Looking into feast, the open source feature store, and whether there is support for using feast as an interface around parquet and or delta tables, with use in a pyspark batch inference databricks environment. I see that parquet is mentioned in the quickstart2, using parquet as the offline component and using sqlite as the online store component. The offline store component is described as intended for training. Maybe it can be useful for a batch inference case too?

I wonder what it means that the FileSource3 is described as “for development purposes only and is not optimized for production use.”.

However it does also look like a path-based SparkSource4 is also available .

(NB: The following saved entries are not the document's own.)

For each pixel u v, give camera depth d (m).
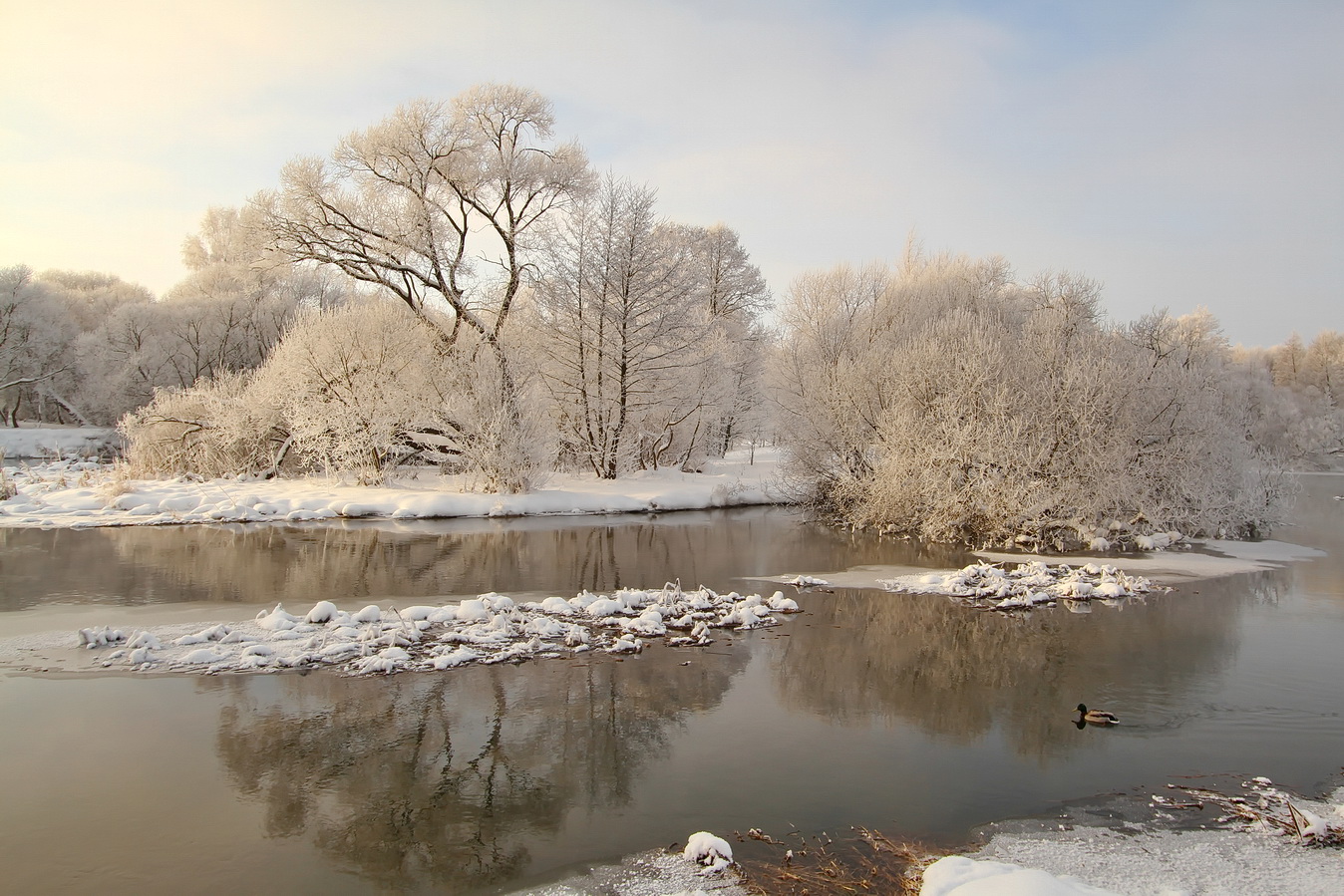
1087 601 12.47
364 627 9.81
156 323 43.75
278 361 24.75
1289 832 5.24
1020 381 19.39
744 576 14.05
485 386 22.89
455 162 24.22
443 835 5.22
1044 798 5.82
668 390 26.92
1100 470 17.84
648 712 7.51
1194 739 7.00
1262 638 10.34
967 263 39.66
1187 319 45.69
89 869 4.77
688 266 26.94
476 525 19.97
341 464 23.95
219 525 18.92
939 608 11.91
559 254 25.33
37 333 43.59
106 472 26.44
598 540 18.00
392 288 24.77
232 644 9.11
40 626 9.80
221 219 51.78
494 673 8.48
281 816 5.44
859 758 6.54
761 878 4.66
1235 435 20.31
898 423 19.23
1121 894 4.37
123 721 7.01
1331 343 76.19
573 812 5.55
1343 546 18.61
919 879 4.61
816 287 35.88
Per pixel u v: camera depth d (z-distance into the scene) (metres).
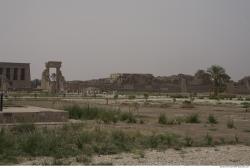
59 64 119.19
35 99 61.09
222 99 81.62
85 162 10.92
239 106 51.62
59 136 14.15
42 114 20.11
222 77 94.31
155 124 23.83
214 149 14.05
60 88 117.69
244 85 138.12
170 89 147.25
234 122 27.42
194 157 12.12
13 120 19.12
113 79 150.88
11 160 11.05
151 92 138.25
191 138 16.61
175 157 12.08
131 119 24.86
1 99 20.44
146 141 14.89
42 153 12.05
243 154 12.88
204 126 23.44
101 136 15.05
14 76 133.38
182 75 153.12
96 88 133.50
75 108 26.80
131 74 150.62
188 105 49.06
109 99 70.19
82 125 18.64
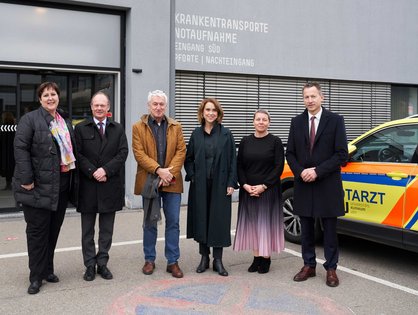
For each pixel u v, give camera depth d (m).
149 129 4.81
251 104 10.02
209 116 4.87
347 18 10.95
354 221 5.45
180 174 4.92
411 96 12.45
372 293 4.44
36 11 7.72
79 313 3.90
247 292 4.41
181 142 4.91
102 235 4.84
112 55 8.38
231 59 9.54
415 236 4.80
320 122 4.63
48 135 4.30
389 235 5.06
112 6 8.13
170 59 8.54
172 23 8.45
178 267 4.91
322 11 10.60
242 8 9.59
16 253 5.62
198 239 4.86
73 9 7.99
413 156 4.98
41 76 8.05
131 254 5.68
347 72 11.05
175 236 4.91
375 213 5.24
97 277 4.82
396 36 11.70
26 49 7.68
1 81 7.77
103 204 4.68
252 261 5.48
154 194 4.71
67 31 7.98
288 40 10.19
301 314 3.90
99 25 8.23
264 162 4.91
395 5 11.63
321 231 6.02
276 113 10.34
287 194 6.25
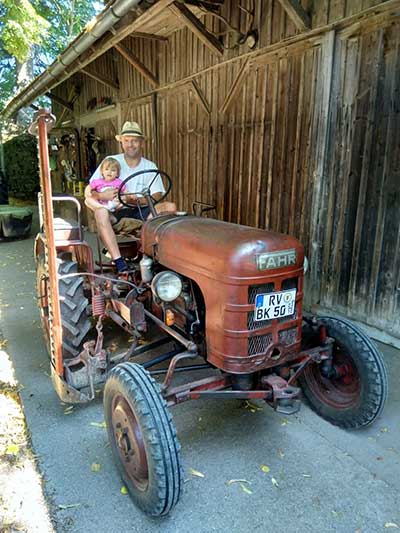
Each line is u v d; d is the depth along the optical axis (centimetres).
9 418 228
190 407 242
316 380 236
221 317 178
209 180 508
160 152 627
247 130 430
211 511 168
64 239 261
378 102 296
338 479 186
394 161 291
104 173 292
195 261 191
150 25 505
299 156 367
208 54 477
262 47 392
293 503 172
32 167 1109
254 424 227
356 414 213
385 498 175
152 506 158
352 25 306
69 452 203
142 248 245
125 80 707
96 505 171
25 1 1227
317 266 363
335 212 342
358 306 335
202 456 200
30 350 310
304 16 331
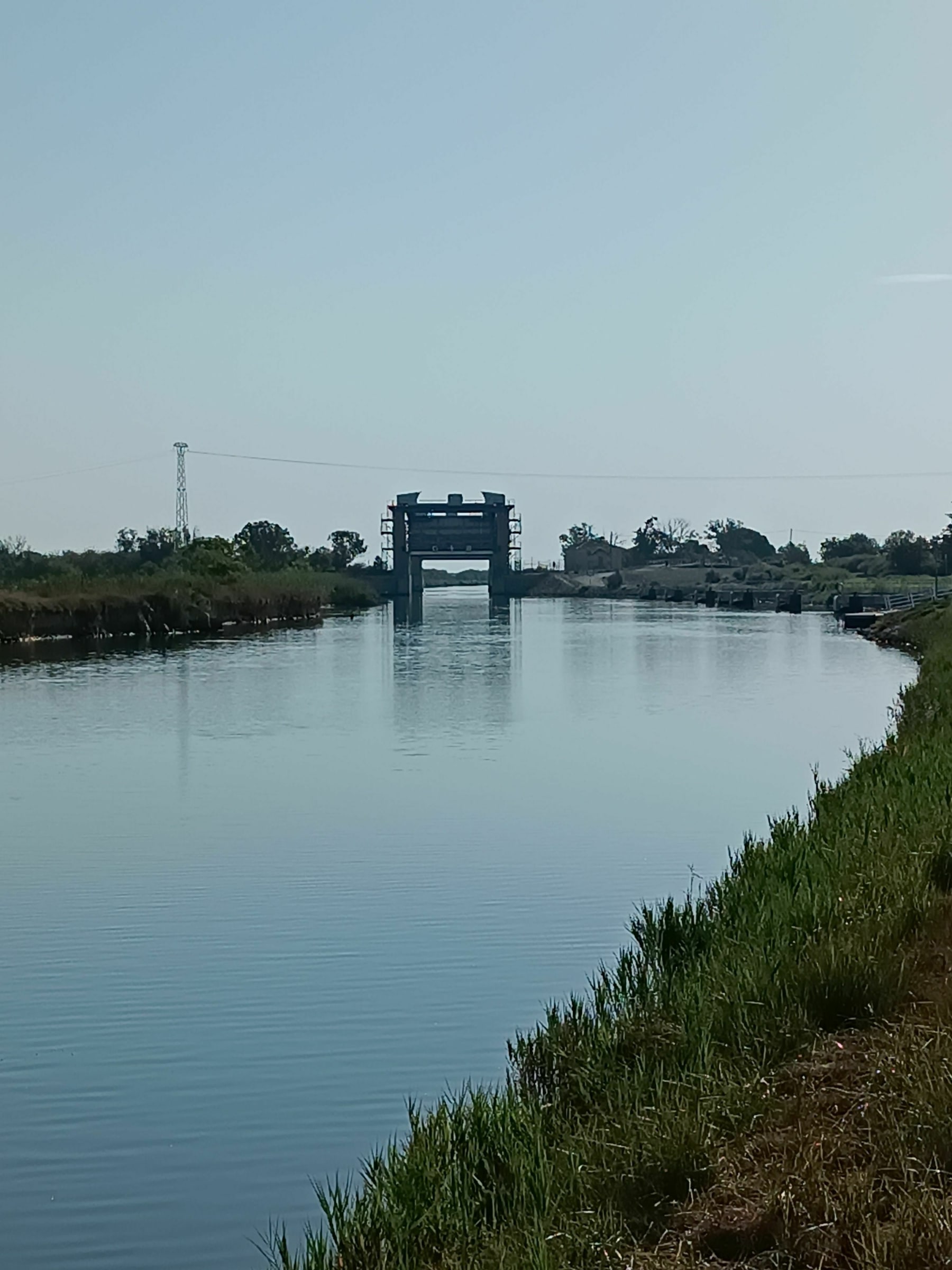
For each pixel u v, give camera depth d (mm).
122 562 127625
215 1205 9328
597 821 22531
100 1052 12086
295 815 23312
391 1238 7543
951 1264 6223
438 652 65688
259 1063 11742
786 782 26516
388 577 164625
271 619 98438
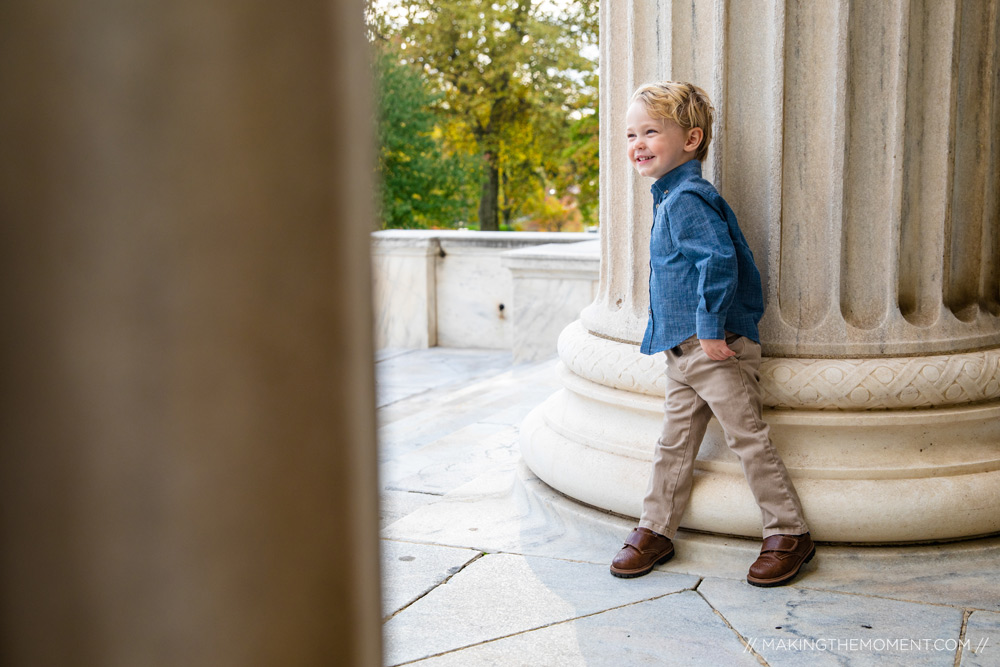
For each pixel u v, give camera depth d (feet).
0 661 2.12
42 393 2.05
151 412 2.10
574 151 85.40
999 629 8.67
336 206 2.29
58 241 2.02
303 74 2.18
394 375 28.45
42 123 1.98
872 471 10.24
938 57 10.47
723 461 10.66
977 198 11.14
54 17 1.96
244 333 2.17
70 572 2.12
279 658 2.35
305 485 2.33
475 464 15.14
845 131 10.34
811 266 10.65
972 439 10.65
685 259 9.93
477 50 83.15
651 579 10.09
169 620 2.19
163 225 2.05
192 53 2.02
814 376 10.40
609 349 11.89
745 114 10.66
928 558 10.06
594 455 11.66
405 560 10.85
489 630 8.96
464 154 88.69
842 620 8.95
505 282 32.76
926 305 10.80
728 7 10.51
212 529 2.19
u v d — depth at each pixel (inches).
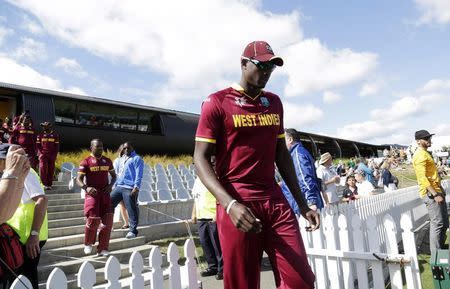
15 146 98.2
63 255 239.5
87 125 724.0
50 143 396.8
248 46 103.5
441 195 226.7
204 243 231.6
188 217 395.5
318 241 179.9
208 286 209.5
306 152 205.8
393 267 156.9
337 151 1712.6
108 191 254.5
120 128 782.5
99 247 247.6
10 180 91.1
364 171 585.3
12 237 121.4
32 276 138.1
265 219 100.8
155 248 139.4
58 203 335.0
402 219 154.7
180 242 317.1
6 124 506.0
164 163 717.9
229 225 99.7
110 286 123.4
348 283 171.0
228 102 101.8
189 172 616.4
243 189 100.6
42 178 390.3
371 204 279.1
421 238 325.4
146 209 343.9
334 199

from feast.infra.offline_stores.contrib.spark_offline_store.spark_source import (
    SparkSource,
)

my_spark_source = SparkSource(
    path=f"{CURRENT_DIR}/data/driver_hourly_stats",
    file_format="parquet",
    timestamp_field="event_timestamp",
    created_timestamp_column="created",
)

And liking that the offline spark store implements5 both get_historical_features and pull_latest_from_table_or_query, making me hopefful that this can be helpful for both batch inferencing and training needs.

Registry

There is a concept of a metadata store6,7, to define feature store views and entities. The registry can be used to list/retrieve/delete metadata either with a file (using protobuf, sqlite db) or sql ( postgresql). The metadata store registry is defined in a feature_store.yaml, with registry: data/registry.db or registry.pb for the file case or with a sql definition like:

project: <your project name>
provider: <provider name>
online_store: redis
offline_store: file
registry:
    registry_type: sql
    path: postgresql://postgres:mysecretpassword@127.0.0.1:55001/feast
    cache_ttl_seconds: 60

you can then programmatically refer to the registry, for listing, updates.

repo_config = RepoConfig(
    registry=RegistryConfig(path="gs://feast-test-gcs-bucket/registry.pb"),
    project="feast_demo_gcp",
    provider="gcp",
    offline_store="file",  # Could also be the OfflineStoreConfig e.g. FileOfflineStoreConfig
    online_store="null",  # Could also be the OnlineStoreConfig e.g. RedisOnlineStoreConfig
)
store = FeatureStore(config=repo_config)

And the docs7 discuss a separate registry for staging and production, where the latter is more locked down for editing.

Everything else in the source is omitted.